Twelve of them, he counted. And only one of me.
He did a quick weapons check to assess his resources. So long as he wasn’t packing any duds, he had one smoke grenade, two M26 fragmentation grenades and his rifle, a Steyr-88 with thirty rounds in the magazine and another hundred and twenty for it attached to the webbing around his waist. His rifle came with Ninox night vision goggles, which could also see through smoke as well as dark, an invisible sighting laser and a detachable bayonet.
But for nearly everything he had, they now had four times that and more.
As well as any weapons they’d brought with them, they now had the Minimi submachine gun and the body armour that Mulhany had been packing as their forward scout and the full kit from each of the four Aussie grunts, including the kit they’d raided from Westy’s body.
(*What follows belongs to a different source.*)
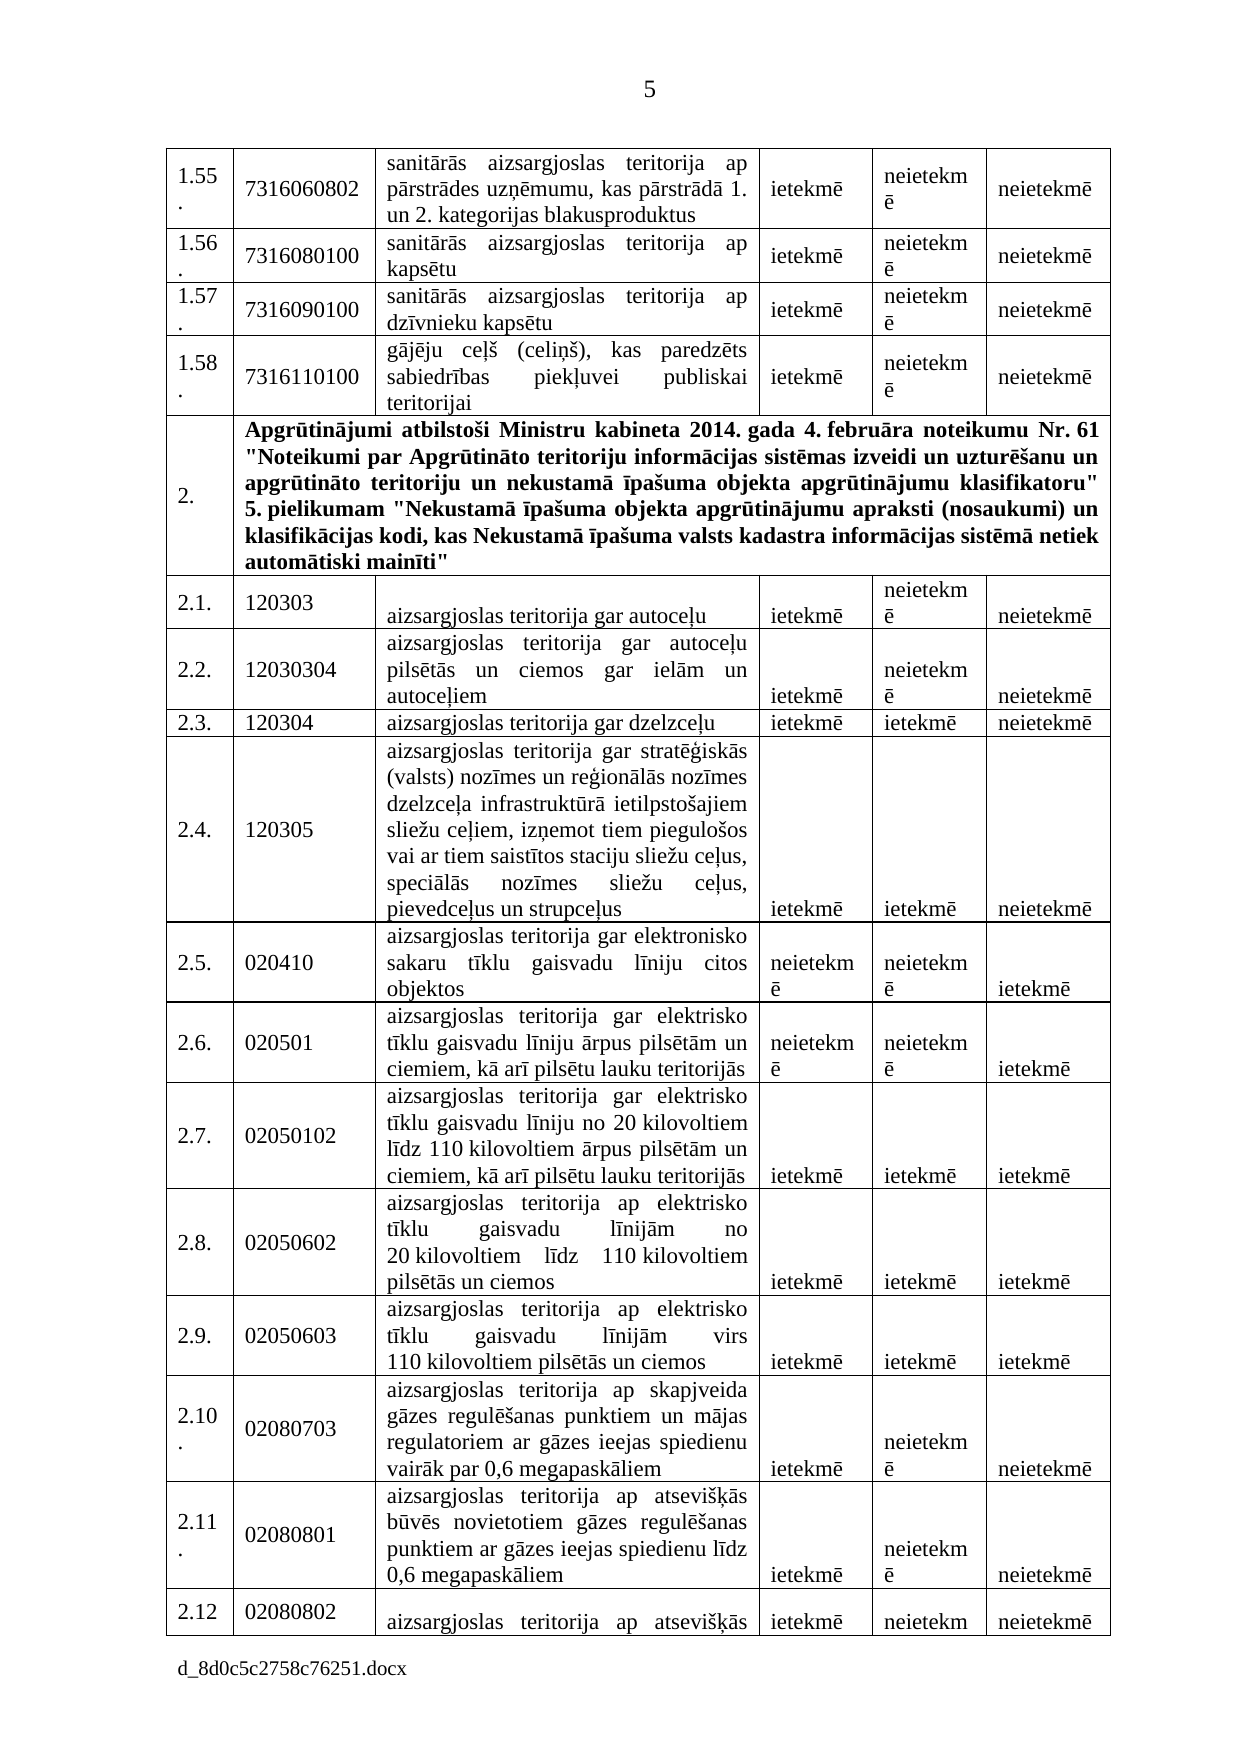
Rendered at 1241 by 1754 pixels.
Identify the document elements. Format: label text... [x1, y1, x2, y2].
The only bonus he had was a Browning 9mm handgun that he’d traded his spare time for with a Special Forces major who needed a kid’s pony broken in before his daughter’s birthday. The Browning had a not-so-silent-as-movies-make-out silencer with thirteen rounds in the magazine and a spare twenty round clip in his left leg pocket.
Locklin watched the militia drag his mates back into the nine o’clock hut and prayed for heavier rain to mask the muffled thock of his Browning’s silencer. The women were herded back into the twelve o’clock hut soon after that and on a cue from Shorty, the militiamen bolted to a pile of armoury that had been confiscated from their Australian prisoners; They scrambled over them like kids raiding a Christmas tree.